Posted each Thursday, Lectionary Ruminations focuses on the Scripture Readings, taken from the New Revised Standard Version, for the following Sunday per the Revised Common Lectionary. Comments and questions are intended to encourage reflection for readers preparing to teach, preach, or hear the Word. Reader comments are invited and encouraged. All lectionary links are to the New Revised Standard Version (NRSV) of the Bible via the PC(USA) Devotions and Readings website, but if you prefer another translation, feel free to use that instead. (Other references are linked to the NRSV via the oremus Bible Browser.)
Isaiah 63:7-9
v. 1 Can you enumerate (list and count) the gracious deeds and praiseworthy acts of the LORD? How high can you count?

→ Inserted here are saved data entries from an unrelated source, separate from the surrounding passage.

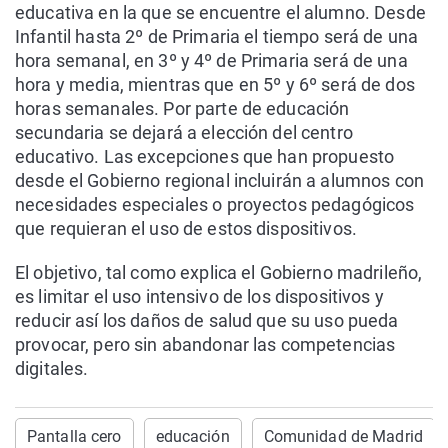
educativa en la que se encuentre el alumno. Desde
Infantil hasta 2º de Primaria el tiempo será de una
hora semanal, en 3º y 4º de Primaria será de una
hora y media, mientras que en 5º y 6º será de dos
horas semanales. Por parte de educación
secundaria se dejará a elección del centro
educativo. Las excepciones que han propuesto
desde el Gobierno regional incluirán a alumnos con
necesidades especiales o proyectos pedagógicos
que requieran el uso de estos dispositivos.
El objetivo, tal como explica el Gobierno madrileño,
es limitar el uso intensivo de los dispositivos y
reducir así los daños de salud que su uso pueda
provocar, pero sin abandonar las competencias
digitales.
Pantalla cero
educación
Comunidad de Madrid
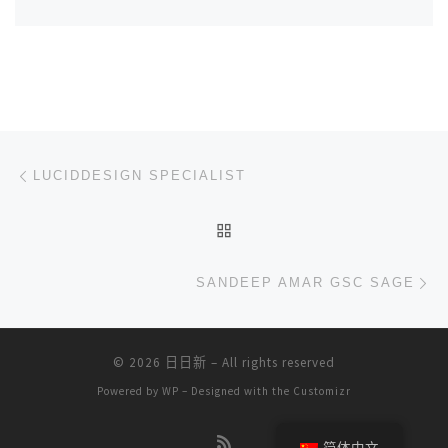
文章导航
上一篇
LUCIDDESIGN SPECIALIST
返回文章列表
下
SANDEEP AMAR GSC SAGE
© 2026
日日新
– All rights reserved
Powered by
WP
– Designed with the
Customizr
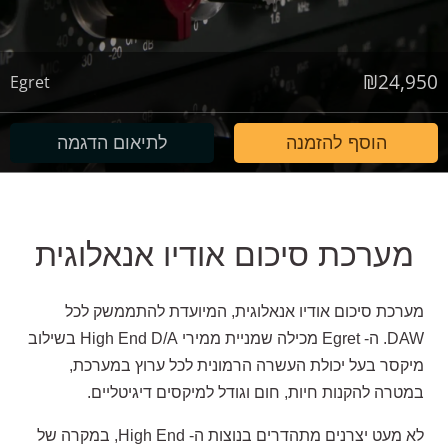
₪
24,950
Egret
הוסף להזמנה
לתיאום הדגמה
מערכת סיכום אודיו אנאלוגית
מערכת סיכום אודיו אנאלוגית, המיועדת להתממשק לכל
DAW. ה- Egret מכילה שמניית ממירי High End D/A בשילוב
מיקסר בעל יכולת העשרה הרמונית לכל ערוץ במערכת,
במטרה להקנות חיות, חום וגודל למיקסים דיגיטליים.
לא מעט יצרנים מתהדרים בנוצות ה- High End, במקרה של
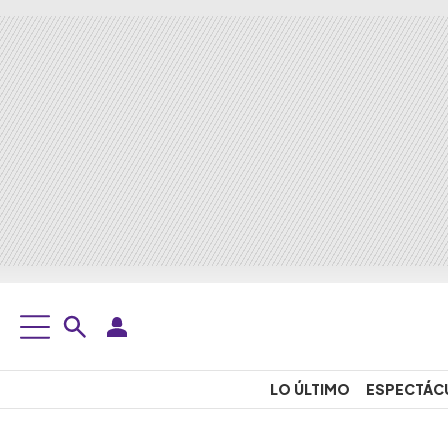
LO ÚLTIMO
ESPECTÁC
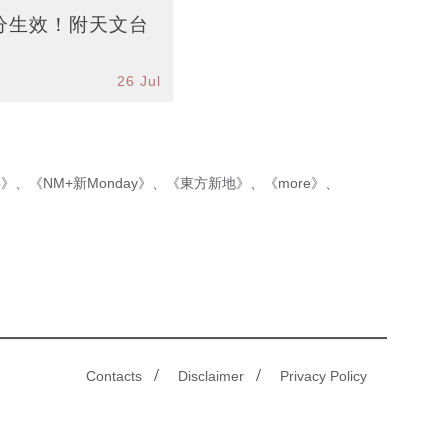
分生效！附天文台
26 Jul
p》
、
《NM+新Monday》
、
《東方新地》
、
《more》
、
/
/
Contacts
Disclaimer
Privacy Policy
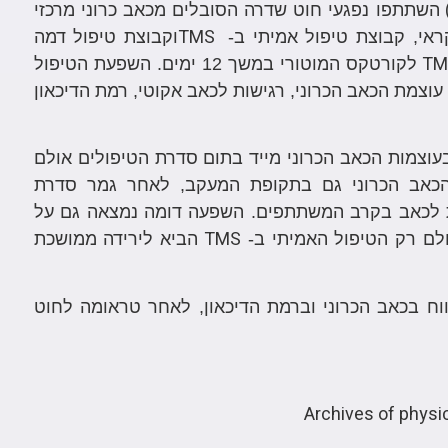
(
השתתפו נפגעי חוט שדרה הסובלים מכאב כרוני מרכזי
TMS
וקבוצת טיפול דמה
TM
לקורטקס המוטורי במשך 12 ימים. השפעת הטיפול
צמת הכאב הכרוני, רגישות לכאב אקוטי, רמת הדיכאון
עוצמות הכאב הכרוני מייד בתום סדרת הטיפולים אולם
הכאב הכרוני גם בתקופת המעקב, לאחר גמר סדרת
 לכאב בקרב המשתתפים. השפעה דומה נמצאה גם על
TMS
ולם רק הטיפול האמיתי ב-
הביא לירידה ממושכת
ח בכאב הכרוני וברמת הדיכאון, לאחר טראומה לחוט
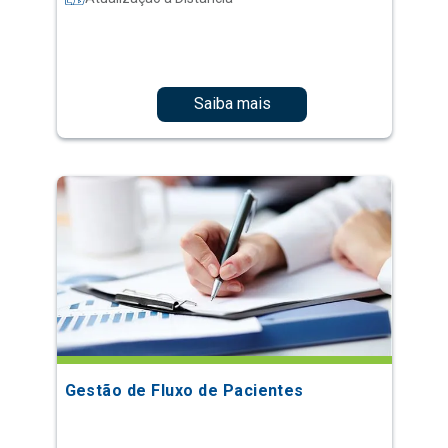
Saiba mais
Gestão de Fluxo de Pacientes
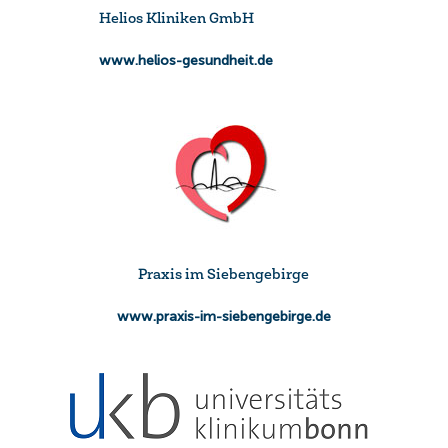
Helios Kliniken GmbH
www.helios-gesundheit.de
Praxis im Siebengebirge
www.praxis-im-siebengebirge.de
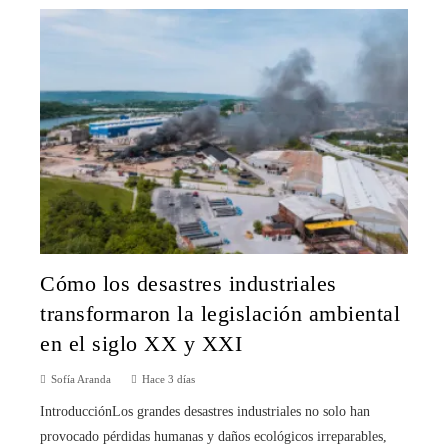
Cómo los desastres industriales
transformaron la legislación ambiental
en el siglo XX y XXI
Sofía Aranda
Hace 3 días
IntroducciónLos grandes desastres industriales no solo han
provocado pérdidas humanas y daños ecológicos irreparables,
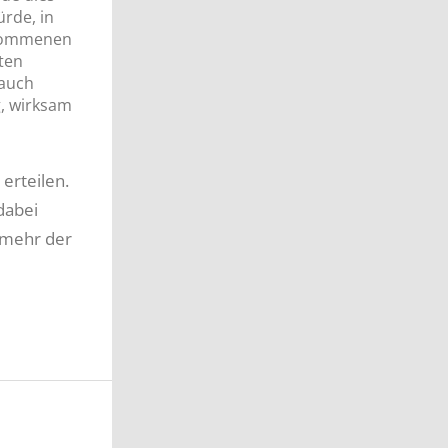
rde, in
enommenen
ten
 auch
g, wirksam
erteilen.
dabei
 mehr der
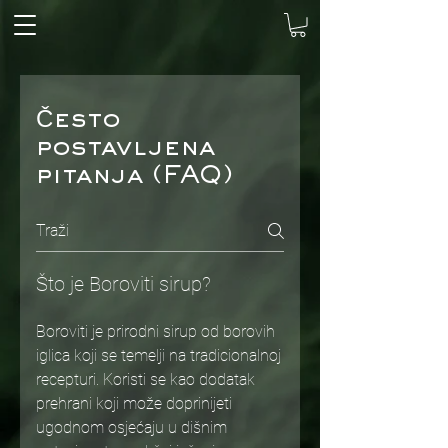
Često
postavljena
pitanja (FAQ)
Što je Boroviti sirup?
Boroviti je prirodni sirup od borovih
iglica koji se temelji na tradicionalnoj
recepturi. Koristi se kao dodatak
prehrani koji može doprinijeti
ugodnom osjećaju u dišnim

v. 8 In verse 7 Isaiah speaks in the first person plural of “us”, but in verse 8 shifts to the third person “they” and “their”. Why the shift? What difference does it make?
v. 9 I like this verse. Perhaps I have never noticed it before. I like that “It was no messenger or angel” but the LORD’S presence that saved them. Remember, this is before Christ!
Psalm 148:1-14
v. 1 Is it stating the obvious to identify this as a “praise” psalm.
v. 2 This is the second time (and the second reading) that angels are mentioned.
v. 3 Was the full moon with celestial halo around it on the winter solstice just before the full lunar eclipse less than a week ago praising the Lord?
v. 7 Even though, or perhaps because, I am a kayaker and a sailor, I can more easily accept the actual sun, moon and stars praising the Lord than I can accept “sea monsters” praising the Lord.
vs. 7-10 Verses especially appropriate for “Presbyterians For Earth Care”. After all, how can creation praise the Lord if humans pollute and destroy it?
v. 8 This reads like a winter’s verse, or else a mountain climber’s verse.
v. 11 Now we transition from the natural world to the political realm.
v. 13 What is “the name of the Lord”? Dare we write it? Dare we speak it
v. 14 What is “a horn”?
Second Reading Hebrews 2:10-18
v. 10 What a bummer! From the joy and celebration of Christmas a mere day ago we now get sufferings.
v. 11 Why WOULD Jesus be ashamed?
vs. 12-13 Where did these quotes come from?
v. 14 Can we read/teach/preach this without personifying “the devil”?
v. 17 Is “sacrifice atonement” the only understanding of atonement?
vs. 14-18 A fairly theological exposition of the incarnation, which is probably why this passage was chosen for the First Sunday After Christmas.
Gospel Matthew 2:13-23
v. 13 In Matthew, how many times does an Angel appear to Joseph in a dream?
vs. 13-14 Could this verse be an example of Midrash?
v. 15 Could there have been another theological reason for Jesus going to Egypt other than fulfilling of prophecy?
v. 16 Death in the slaughter on the innocents intrudes into the otherwise bucolic narrative of Christmas.
vs. 17-18 So all the infants were killed just so that prophecy could be fulfilled?
v. 19 Another angel, another dream, same old Jospeh!
v. 22 With so many dreams mentioned in the Bible, why does the church say so little about dreams, dreaming, and dream interpretation (other than Jungians)?
vs 13-23 It seems odd that Mary and Jesus are never mentioned by name but are referred to as “the child and his mother”.